> Problem details:
Give the text lines of the items below as a JSON list of strings, one string per line, with blank lines left out. Leave the pictures out of the answer.

> Data for the task:
====================
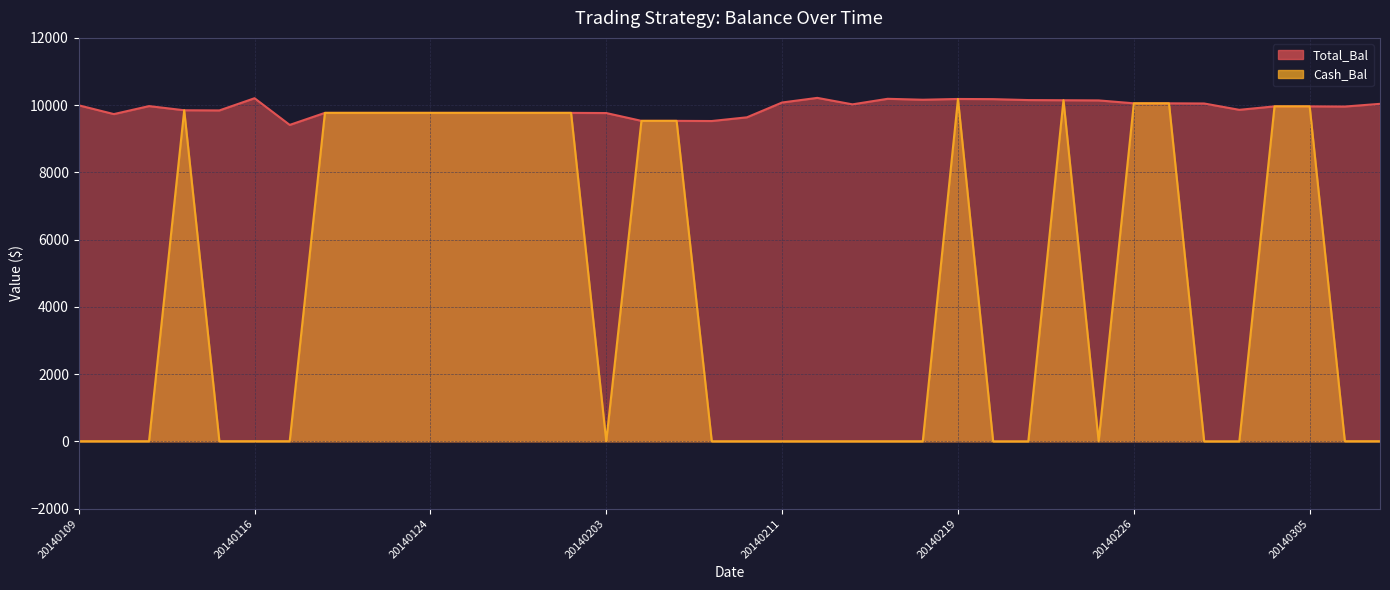

Count the number of data series in this chart.

2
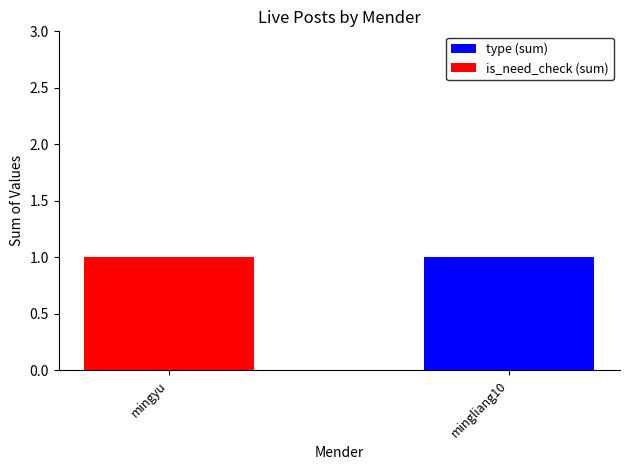

How many data points does each series have?

2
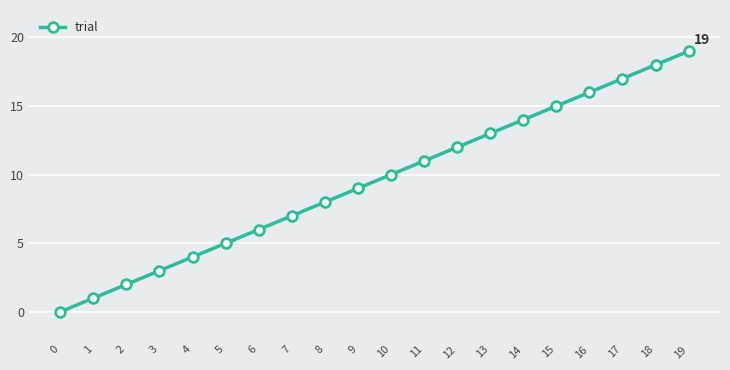

What value does the data have at 10, to the nearest 10?

10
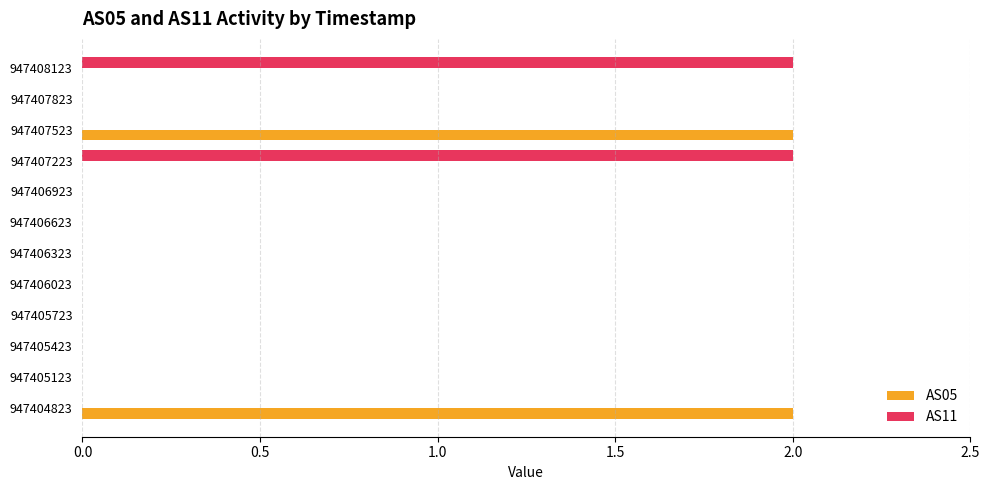

What is the sum of all AS11 values?

4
====================
> Answer box:
[
  "Count the number of data series in this chart.",
  "2",
  "How many data points does each series have?",
  "2",
  "What value does the data have at 10, to the nearest 10?",
  "10",
  "What is the sum of all AS11 values?",
  "4"
]